Based on data from 3,000 points of sale in the U.S., tire dealers have just recorded their best week of 2020.
That’s the report from GfK, a market research firm that collects and analyzes the sales data of thousands of tire dealers all over the country. GfK partnered with the Tire Industry Association for a June 22 webinar to talk about what’s next for tire retailing.
Dave Stevens from GfK says the firm’s latest data, from the week ending June 13, shows dealers sold more tire units in that seven-day period than any other week so far in 2020. It’s also only the second time this year that sales for the week outpaced sales for the same week from the previous year.
Even in the surge, GfK data shows not all tire segments are selling at the same pace. And there is a clear winner.
Light truck tires. They remain a “bright spot,” Stevens says.
GfK has taken to calling them “essential tires,” because they’re often outfitted on the delivery vans and vehicles of other essential services that have kept rolling throughout the COVID-19 pandemic.
While overall tire sales are down 9.8% compared to a year ago, GfK says light truck units are down 5.5% (This is for data recorded through May 2020.) The company is also tracking prices, and says there’s evidence that light truck tire prices have actually increased slightly, as the money spent on those tires is down less than the units sold - just 2.1%. In all the other categories, the percent change in price is more drastic than the percent change in units sold.

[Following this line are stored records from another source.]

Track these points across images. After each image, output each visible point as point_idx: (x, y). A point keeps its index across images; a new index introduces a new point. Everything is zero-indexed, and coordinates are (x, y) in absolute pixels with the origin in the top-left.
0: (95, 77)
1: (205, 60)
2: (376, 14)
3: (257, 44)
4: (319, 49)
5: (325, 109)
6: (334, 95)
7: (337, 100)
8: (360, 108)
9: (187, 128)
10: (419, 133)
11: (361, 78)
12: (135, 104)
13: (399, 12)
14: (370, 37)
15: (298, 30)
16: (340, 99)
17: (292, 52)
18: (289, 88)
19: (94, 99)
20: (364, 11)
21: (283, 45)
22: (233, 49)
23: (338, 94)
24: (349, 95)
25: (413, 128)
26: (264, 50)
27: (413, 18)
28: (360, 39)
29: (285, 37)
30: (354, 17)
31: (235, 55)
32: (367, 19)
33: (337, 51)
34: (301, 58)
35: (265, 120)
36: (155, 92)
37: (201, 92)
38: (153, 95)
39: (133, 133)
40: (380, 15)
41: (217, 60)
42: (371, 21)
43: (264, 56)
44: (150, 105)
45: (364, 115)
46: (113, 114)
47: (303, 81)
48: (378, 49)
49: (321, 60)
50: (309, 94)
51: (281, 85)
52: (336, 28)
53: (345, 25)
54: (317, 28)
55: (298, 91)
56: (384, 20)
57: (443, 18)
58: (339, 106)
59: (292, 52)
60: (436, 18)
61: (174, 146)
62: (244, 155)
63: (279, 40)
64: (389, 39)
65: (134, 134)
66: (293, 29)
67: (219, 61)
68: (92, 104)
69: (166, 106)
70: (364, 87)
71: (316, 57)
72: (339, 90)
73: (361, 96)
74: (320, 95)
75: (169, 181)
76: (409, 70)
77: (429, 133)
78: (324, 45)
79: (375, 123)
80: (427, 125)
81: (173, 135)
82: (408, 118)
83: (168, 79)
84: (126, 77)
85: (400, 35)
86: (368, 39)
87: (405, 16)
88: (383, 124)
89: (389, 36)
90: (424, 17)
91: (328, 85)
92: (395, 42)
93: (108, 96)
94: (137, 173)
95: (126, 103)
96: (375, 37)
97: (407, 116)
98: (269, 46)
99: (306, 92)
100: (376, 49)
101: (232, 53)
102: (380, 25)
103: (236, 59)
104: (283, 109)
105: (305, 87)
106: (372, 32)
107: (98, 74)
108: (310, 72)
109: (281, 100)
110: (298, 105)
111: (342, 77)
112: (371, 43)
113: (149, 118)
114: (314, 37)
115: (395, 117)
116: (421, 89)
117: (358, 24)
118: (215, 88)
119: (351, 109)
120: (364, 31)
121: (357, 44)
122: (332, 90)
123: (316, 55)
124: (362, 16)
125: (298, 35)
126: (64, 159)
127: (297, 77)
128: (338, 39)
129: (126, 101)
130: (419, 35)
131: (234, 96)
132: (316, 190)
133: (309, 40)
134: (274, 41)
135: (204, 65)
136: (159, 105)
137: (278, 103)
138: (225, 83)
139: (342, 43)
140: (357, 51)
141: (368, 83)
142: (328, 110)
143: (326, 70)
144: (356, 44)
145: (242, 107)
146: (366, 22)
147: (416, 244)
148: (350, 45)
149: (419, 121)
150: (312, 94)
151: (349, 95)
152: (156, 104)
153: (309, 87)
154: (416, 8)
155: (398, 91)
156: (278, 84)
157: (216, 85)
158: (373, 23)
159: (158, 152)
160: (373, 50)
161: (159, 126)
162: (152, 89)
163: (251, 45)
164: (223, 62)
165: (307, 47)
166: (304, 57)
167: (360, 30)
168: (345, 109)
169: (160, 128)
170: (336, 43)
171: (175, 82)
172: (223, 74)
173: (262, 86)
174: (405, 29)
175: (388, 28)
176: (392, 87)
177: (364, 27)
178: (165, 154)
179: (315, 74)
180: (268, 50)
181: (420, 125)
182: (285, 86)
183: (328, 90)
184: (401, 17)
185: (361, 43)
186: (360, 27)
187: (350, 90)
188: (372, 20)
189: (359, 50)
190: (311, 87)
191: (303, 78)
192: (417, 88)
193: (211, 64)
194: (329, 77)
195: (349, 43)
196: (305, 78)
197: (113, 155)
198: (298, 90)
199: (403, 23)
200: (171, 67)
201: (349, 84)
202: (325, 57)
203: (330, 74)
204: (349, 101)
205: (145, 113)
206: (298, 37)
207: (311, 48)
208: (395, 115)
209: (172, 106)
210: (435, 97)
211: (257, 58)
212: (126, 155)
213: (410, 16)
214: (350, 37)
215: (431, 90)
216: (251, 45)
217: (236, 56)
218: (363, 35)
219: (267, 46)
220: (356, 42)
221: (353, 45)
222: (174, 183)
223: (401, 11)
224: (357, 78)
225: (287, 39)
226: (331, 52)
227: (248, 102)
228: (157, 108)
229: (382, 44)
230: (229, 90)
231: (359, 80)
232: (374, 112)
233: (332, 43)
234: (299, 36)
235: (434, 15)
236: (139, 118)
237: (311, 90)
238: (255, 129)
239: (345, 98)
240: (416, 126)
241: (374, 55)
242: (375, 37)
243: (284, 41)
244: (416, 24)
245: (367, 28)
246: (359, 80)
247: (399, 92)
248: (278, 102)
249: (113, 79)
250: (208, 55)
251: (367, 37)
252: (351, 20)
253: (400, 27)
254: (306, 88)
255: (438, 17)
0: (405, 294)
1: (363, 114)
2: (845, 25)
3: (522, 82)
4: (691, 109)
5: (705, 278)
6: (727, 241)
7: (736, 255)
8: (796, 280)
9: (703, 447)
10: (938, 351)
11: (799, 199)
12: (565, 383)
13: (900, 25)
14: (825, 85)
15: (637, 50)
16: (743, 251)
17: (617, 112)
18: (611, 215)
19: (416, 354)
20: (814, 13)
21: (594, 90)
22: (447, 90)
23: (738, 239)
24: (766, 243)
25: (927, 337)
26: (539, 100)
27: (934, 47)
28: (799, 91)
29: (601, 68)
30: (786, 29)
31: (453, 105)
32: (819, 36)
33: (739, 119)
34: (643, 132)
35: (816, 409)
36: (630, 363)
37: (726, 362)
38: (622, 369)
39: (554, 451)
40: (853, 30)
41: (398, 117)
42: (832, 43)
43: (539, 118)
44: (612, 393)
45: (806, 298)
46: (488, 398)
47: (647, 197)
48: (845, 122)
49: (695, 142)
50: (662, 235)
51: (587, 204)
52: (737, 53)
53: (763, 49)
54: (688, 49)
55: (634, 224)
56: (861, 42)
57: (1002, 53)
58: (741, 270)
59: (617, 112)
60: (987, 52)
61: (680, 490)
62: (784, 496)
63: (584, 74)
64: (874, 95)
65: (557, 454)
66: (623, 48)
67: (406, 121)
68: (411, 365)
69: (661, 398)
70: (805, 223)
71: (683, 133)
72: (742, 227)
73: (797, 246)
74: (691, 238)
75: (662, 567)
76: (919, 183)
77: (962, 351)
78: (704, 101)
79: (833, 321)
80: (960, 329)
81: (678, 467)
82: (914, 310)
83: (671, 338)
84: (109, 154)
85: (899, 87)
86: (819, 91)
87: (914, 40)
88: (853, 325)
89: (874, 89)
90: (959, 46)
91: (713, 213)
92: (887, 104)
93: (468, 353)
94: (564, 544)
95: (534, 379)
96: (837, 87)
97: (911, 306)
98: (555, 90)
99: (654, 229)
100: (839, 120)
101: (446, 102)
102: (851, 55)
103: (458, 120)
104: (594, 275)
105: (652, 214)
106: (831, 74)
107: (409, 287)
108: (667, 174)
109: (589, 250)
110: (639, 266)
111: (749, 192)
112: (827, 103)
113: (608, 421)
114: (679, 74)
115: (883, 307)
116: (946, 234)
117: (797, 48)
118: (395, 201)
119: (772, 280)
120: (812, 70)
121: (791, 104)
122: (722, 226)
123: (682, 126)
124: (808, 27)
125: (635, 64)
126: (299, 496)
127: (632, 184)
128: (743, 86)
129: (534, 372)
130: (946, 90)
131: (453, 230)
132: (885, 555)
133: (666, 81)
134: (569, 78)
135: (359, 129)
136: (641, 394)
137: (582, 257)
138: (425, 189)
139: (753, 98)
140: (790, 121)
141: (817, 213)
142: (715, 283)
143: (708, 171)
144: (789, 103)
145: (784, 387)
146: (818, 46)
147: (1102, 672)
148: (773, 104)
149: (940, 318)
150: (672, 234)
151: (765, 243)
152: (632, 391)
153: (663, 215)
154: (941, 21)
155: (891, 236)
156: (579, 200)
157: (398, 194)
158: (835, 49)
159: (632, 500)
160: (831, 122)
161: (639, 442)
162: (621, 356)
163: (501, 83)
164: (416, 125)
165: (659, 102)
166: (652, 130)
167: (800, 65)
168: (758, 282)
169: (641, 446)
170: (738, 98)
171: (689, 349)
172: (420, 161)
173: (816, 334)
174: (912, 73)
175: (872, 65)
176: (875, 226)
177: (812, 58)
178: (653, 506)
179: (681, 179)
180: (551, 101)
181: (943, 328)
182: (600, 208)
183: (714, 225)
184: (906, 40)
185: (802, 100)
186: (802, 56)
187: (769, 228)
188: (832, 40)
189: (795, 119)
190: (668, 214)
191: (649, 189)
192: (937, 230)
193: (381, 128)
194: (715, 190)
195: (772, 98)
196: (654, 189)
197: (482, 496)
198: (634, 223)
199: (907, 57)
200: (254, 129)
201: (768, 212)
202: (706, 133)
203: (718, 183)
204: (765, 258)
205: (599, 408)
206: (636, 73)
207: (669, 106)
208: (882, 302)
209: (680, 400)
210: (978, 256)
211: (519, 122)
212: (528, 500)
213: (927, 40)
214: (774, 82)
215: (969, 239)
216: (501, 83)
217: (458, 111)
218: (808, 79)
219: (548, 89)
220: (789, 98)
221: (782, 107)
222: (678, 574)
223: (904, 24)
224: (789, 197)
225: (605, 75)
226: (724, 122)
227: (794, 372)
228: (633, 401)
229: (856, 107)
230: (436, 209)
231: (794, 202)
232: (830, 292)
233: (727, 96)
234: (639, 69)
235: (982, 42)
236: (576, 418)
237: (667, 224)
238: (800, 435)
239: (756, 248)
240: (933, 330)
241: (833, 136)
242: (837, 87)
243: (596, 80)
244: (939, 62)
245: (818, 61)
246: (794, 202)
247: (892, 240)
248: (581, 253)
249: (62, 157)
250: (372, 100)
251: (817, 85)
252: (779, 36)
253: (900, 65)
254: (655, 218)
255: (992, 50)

|Units % change vs a year ago||Dollars % change vs a year ago|
|18 inches and above||-6.1%||-7.7%|
Those changes in price also show the demand for lower-tier tires. GfK says traditionally, the first quarter of each year is the strongest period for tier four sales. In the first quarter of 2020, tier four accounted for 18.3% of overall sales – on par with the 18.2% in the first quarter of 2019.

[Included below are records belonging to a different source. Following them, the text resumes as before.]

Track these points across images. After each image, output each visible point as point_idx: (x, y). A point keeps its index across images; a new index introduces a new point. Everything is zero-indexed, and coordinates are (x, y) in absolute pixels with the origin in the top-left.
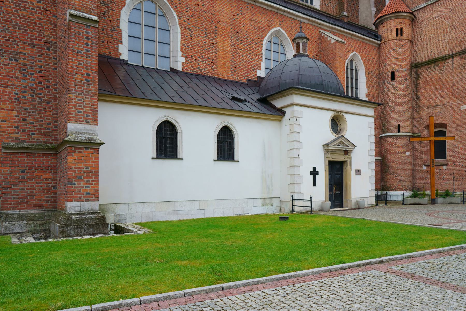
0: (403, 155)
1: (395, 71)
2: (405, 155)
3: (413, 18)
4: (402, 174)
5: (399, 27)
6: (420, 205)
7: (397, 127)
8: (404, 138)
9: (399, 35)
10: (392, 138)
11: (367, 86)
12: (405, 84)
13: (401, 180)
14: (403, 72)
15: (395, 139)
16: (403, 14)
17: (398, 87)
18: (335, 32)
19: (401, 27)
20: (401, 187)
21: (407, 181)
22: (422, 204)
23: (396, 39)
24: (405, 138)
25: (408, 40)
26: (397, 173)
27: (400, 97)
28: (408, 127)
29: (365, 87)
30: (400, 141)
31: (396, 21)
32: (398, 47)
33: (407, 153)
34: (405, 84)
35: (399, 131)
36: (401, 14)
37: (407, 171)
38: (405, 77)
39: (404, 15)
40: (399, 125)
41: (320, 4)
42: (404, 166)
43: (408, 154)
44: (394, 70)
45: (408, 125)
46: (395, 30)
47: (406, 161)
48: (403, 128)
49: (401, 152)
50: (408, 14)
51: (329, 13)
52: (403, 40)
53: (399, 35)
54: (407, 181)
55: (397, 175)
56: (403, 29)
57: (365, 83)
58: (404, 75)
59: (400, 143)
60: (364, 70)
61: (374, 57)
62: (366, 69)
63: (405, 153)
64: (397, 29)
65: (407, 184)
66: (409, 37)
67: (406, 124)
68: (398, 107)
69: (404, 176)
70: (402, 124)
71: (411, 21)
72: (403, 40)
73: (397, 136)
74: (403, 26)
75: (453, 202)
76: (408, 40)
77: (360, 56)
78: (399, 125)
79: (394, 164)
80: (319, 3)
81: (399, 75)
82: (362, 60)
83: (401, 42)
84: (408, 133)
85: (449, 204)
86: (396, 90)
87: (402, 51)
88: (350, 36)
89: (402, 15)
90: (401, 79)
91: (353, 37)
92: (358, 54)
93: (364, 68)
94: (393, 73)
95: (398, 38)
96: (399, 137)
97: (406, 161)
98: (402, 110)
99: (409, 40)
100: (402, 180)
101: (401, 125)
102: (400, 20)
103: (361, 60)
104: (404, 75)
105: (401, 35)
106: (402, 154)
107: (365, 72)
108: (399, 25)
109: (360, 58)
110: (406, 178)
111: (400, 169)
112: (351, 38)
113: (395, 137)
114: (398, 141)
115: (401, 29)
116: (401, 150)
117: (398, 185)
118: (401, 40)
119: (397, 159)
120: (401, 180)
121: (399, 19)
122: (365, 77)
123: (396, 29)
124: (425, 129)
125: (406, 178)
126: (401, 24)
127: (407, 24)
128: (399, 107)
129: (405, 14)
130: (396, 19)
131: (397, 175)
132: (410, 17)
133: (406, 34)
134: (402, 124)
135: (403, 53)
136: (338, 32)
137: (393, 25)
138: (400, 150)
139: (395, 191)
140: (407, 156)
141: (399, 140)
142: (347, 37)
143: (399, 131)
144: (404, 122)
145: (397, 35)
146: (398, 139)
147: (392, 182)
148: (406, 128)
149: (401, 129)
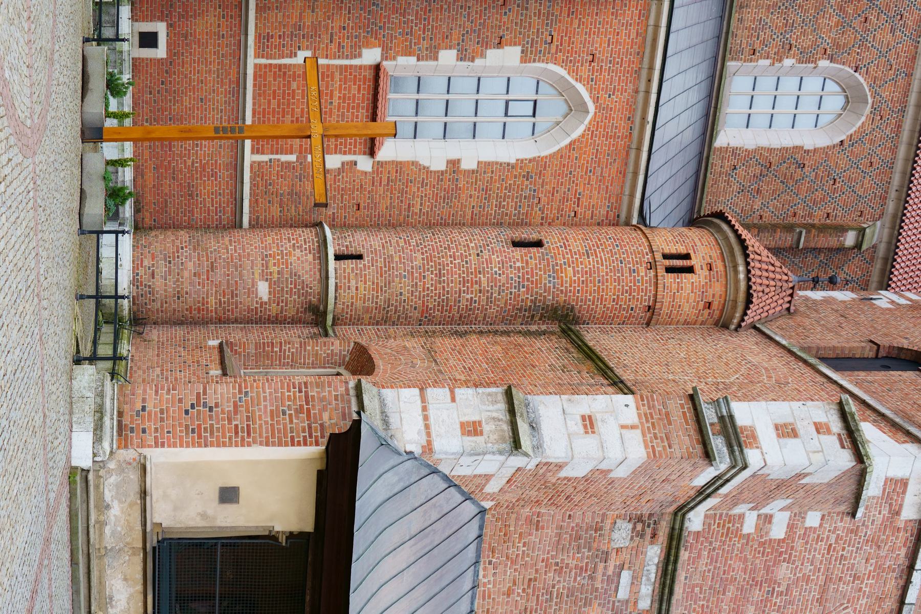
0: (258, 271)
1: (546, 249)
2: (257, 276)
3: (731, 322)
4: (190, 265)
5: (694, 262)
6: (80, 91)
7: (352, 251)
8: (318, 274)
9: (668, 263)
10: (315, 240)
11: (484, 167)
12: (503, 278)
13: (170, 262)
14: (545, 273)
15: (313, 244)
16: (741, 268)
17: (490, 256)
18: (648, 18)
19: (697, 268)
20: (146, 263)
21: (166, 284)
22: (85, 100)
23: (652, 251)
24: (318, 277)
25: (656, 295)
26: (195, 249)
27: (456, 262)
28: (357, 289)
29: (484, 159)
30: (307, 261)
31: (715, 253)
32: (628, 257)
33: (266, 284)
34: (503, 278)
35: (338, 257)
36: (740, 260)
37: (204, 287)
38: (528, 279)
39: (736, 272)
40: (360, 257)
41: (731, 145)
42: (219, 276)
43: (263, 289)
44: (546, 245)
45: (362, 290)
46: (682, 250)
47: (236, 282)
48: (353, 271)
49: (267, 263)
50: (743, 285)
51: (709, 182)
52: (652, 273)
53: (668, 263)
54: (166, 284)
55: (187, 252)
56: (689, 275)
57: (494, 160)
58: (532, 277)
59: (298, 259)
60: (536, 155)
61: (584, 202)
62: (540, 164)
63: (266, 276)
64: (687, 257)
65: (158, 283)
66: (665, 299)
67: (365, 283)
68: (423, 254)
69: (186, 274)
70: (364, 265)
71: (721, 317)
72: (652, 273)
73: (322, 248)
74: (700, 276)
75: (88, 200)
76: (656, 295)
77: (583, 136)
78: (360, 257)
79: (227, 243)
80: (734, 143)
81: (531, 258)
82: (570, 144)
83: (645, 265)
84: (336, 291)
85: (82, 191)
86: (481, 251)
87: (615, 270)
88: (642, 87)
89: (735, 267)
90: (519, 264)
91: (641, 95)
92: (587, 122)
93: (543, 154)
94: (539, 244)
95: (659, 256)
96: (319, 257)
97: (236, 282)
98: (412, 268)
99: (655, 301)
100: (170, 267)
101: (360, 264)
102: (719, 266)
103: (567, 141)
104: (532, 277)
105: (669, 270)
106: (260, 266)
107: (530, 161)
108: (704, 263)
109: (575, 135)
110: (178, 280)
111: (207, 261)
112: (637, 92)
113: (319, 246)
114: (306, 255)
115: (690, 270)
116: (275, 265)
117: (153, 254)
118: (652, 266)
119: (244, 251)
120: (170, 262)
121: (723, 260)
122: (513, 161)
123: (686, 252)
124: (352, 344)
125: (178, 280)
126: (705, 267)
127: (711, 291)
128: (423, 259)
129: (742, 276)
130: (722, 254)
131: (187, 252)
132: (735, 301)
133: (674, 286)
134: (364, 265)
135: (607, 274)
136: (650, 29)
137: (699, 244)
138: (274, 258)
139: (133, 246)
140: (253, 286)
141: (310, 257)
142: (638, 72)
143: (338, 257)
144: (371, 273)
145: (666, 257)
146: (314, 254)
147: (164, 240)
148: (353, 283)
149: (349, 264)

But so far in 2020, unlike the past four years, the demand for tier four products has remained just as strong, and even grown at times. In the week ending April 18, tier four tire sales accounted for 21.4% of all tires sold by the dealers GfK tracks. And through June 13, tier four has maintained 18% of the overall share of sales.
Stevens says this might be the start of a permanent shift toward the lower tiers.

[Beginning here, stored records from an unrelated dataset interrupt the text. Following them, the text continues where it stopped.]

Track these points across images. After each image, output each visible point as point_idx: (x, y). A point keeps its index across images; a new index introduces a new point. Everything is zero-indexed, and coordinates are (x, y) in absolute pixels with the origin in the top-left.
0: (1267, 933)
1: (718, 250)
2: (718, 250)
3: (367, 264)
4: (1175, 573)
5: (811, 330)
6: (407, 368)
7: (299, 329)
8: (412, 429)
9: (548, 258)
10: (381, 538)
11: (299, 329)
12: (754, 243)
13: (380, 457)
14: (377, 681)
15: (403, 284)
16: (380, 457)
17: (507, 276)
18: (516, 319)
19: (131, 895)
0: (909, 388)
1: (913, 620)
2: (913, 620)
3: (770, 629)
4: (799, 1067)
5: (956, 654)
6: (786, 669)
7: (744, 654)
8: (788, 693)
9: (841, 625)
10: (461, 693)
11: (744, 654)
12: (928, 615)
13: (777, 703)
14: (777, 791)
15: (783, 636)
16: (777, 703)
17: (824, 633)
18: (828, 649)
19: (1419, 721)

Craig Tate, president of Tate Boys Tire & Service LLC in Oklahoma, was part of the three-dealer panel to participate in the webinar. He said he’s seen that same shift.
“People are a lot more (price) conscious. If they were tier one customers last year, after we give them the price, they say ‘I need something less expensive.’ We heard that a lot in April and May, and have had more sellout in tier three and tier four.”
Greg Mynaugh, president of United Tire & Service LLC, said they noticed that team members at the front counter were making initial recommendations thinking they needed to protect the customer’s wallet. “We had to say we have to give the best recommendation. We had to have our teams learn that a bit.” He expects the trend for tier four tires will get back to normal.
In the northwest, where light truck tires are a common fitment not just for work trucks but for consumers' daily drivers, Adrian Rodriguez, director of retail sales and marketing from Commercial Tire, said he hasn’t seen that move to a lower tier product. He also said the dealership doesn't have a tier four offering.
“We’ve seen the most growth in tier two.” He did note that when stimulus checks arrived in consumers’ bank accounts, “we saw people bump from tier three to tier two, or even tier one,” Rodriguez said. “We also sell wheels, and we saw a lot more money spent on wheels and a nicer tire because of that check.”